With George Kasakula:
As was expected, Vice-President Saulos Chilima was elected the opposition party’s president unopposed as there was no immediate challenger to his rule in the party—founder syndrome at play.
In his acceptance speech, Chilima made a wide range of remarks that aimed at positioning himself as a reformer he wants to be.
He promised Malawians that a UTM government would free public broadcaster Malawi Broadcasting Corporation (MBC) from political interference and that Macra will no longer be the cash cow of ruling parties.
Escom too merited a mention in Chilima’s speech. If Malawians decide to give UTM the mandate to govern in May, the state company would also be freed from political interference.
There were a couple of highlights during the convention and one of them was that Chilima was among the 14 UTM National Executive Committee members who were elected unopposed.
The others elected unopposed included Secretary General Patricia Kaliati, Director of Publicity Joseph Chidanti Malunga, Director of Women Patricia Shanil Dzimbiri, Director of Legal Affairs Yasin Maoni, Director of Elections Paul Chibingu and Director of Students Affairs Leonard Kamatenda.
The other highlight of the convention is that in an attempt to reverse what they consider Chilima’s plight in the DPP where he was never made a member of the National Governing Council (NGC), the meeting empowered him to name his running mate who will automatically become vice president for the party.
The positive to take from the UTM convention is that it happened and Chilima once again made a powerful speech which positioned him as somebody with an ability to reform certain aspects of our nation such as the operation of MBC, Macra and Escom
But he has been in government and still in government and these bodies have not reformed.
Probably in Chilima’s defence he would say he was not on the driving seat.
But Malawians now have a basis to take him to task after May 21 if they decide to give him power and he does not deliver what he said on MBC, Macra and Escom.
If truth be told, most of our parastatals and state companies need reform and Chilima could have named more.
Aside from the above, having 14 positions unopposed that included key positions such as president, secretary general and director of publicity says something about lack of competition in the party which does not sit well on whether the tenets of democracy were achieved in the end.

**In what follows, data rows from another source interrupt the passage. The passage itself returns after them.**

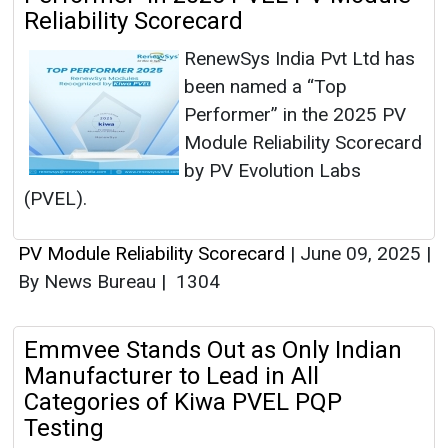
Reliability Scorecard
RenewSys India Pvt Ltd has
been named a “Top
Performer” in the 2025 PV
Module Reliability Scorecard
by PV Evolution Labs
(PVEL).
PV Module Reliability Scorecard
|
June 09, 2025
|
By News Bureau
|
1304
Emmvee Stands Out as Only Indian
Manufacturer to Lead in All
Categories of Kiwa PVEL PQP
Testing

There are serious questions on why founders of the movement from day one such as Noel Masangwi and former director of youth Louis Ngalande did not vie for any position.
Were they stopped? Did they volunteer? Were their positions not included in the party’s constitution and why? Did they feel that probably the other positions were low for them?
Masangwi, for example, why did he not vie for any position and instead be baptised a mere patron of the party as if he had already served and retired? What does it mean to be patron? Will he be attending National Governing Council meetings for example?
UTM might think that by empowering Chilima to appoint his running mate and make him the party’s vice-president they have solved the problem he met in DPP and it will look good and nice.
This is not actually the case because the matter should have been the other way round in the sense that the convention as the supreme body of the party should have elected the vice-president and then Chilima could have followed it up by appointing such a person his running mate and, if Malawians ordain so, his vice-president both in government and the party.
What it means is that if indeed such a person become vice-president of the country as well as the party, he would have no mandate and base in the ruling UTM.
A position of vice-president should never be undermined in any party as it can cause instability as has been seen with UDF when former president Bakili Muluzi opted for Justin Malewezi as State vice-president and left out Aleke Banda who was his first vice in UDF.
It created problems that never left UDF until the time the party left government and Muluzi brought in the late Bingu wa Mutharika instead of the two to succeed him, leading to the break-up of UDF until today.
MCP’s president Lazarus Chakwera seems to have got it right after naming Sidik Mia his vice in the party as his running mate opening the door for Mia to also become State vice-president if the ticket wins the election come May 21 next year.
Of course, the drawback is that such an arrangement precludes any hope of MCP forming an alliance with anybody and offering them the running-mate spot in such a set-up.
To me, the biggest problem in our parties is that most of them are founded on individuals and founder syndrome seems to be afflicting them instead of the conventions being the supreme body calling the major shots.
No one was brave enough to stand against Chilima because they thought challenging him would somehow undermine his leadership being the founder of the party.
The same thing happened in MCP and DPP with no one challenging the incumbents for the big posts.
Eve in PP and UDF, the incumbents had little-known contenders challenging Joyce Banda and Atupele Muluzi for the position of president that it was almost travesty of the whole process.
The only exception was in DPP where there was real competition for the position of vice-presidency for South where we saw bigwigs such as Joseph Mwanamvekha and Henry Mussa as well George Chaponda, who later withdrew, challenging the eventual winner Kondwani Nankhumwa.
That is the competition that democracy requires as it brings excitement and satisfaction to the eventual winner, in this case, Nankhumwa that people trusted them and have their mandate.
The culture of real democracy will only start in political parties and then that will feed into the national democratic discourse.
The only drawback is the founder syndrome as certain names are synonymous with certain parties and no one wants to challenge them in the most fundamental way.
It is stifling grassroots democracy.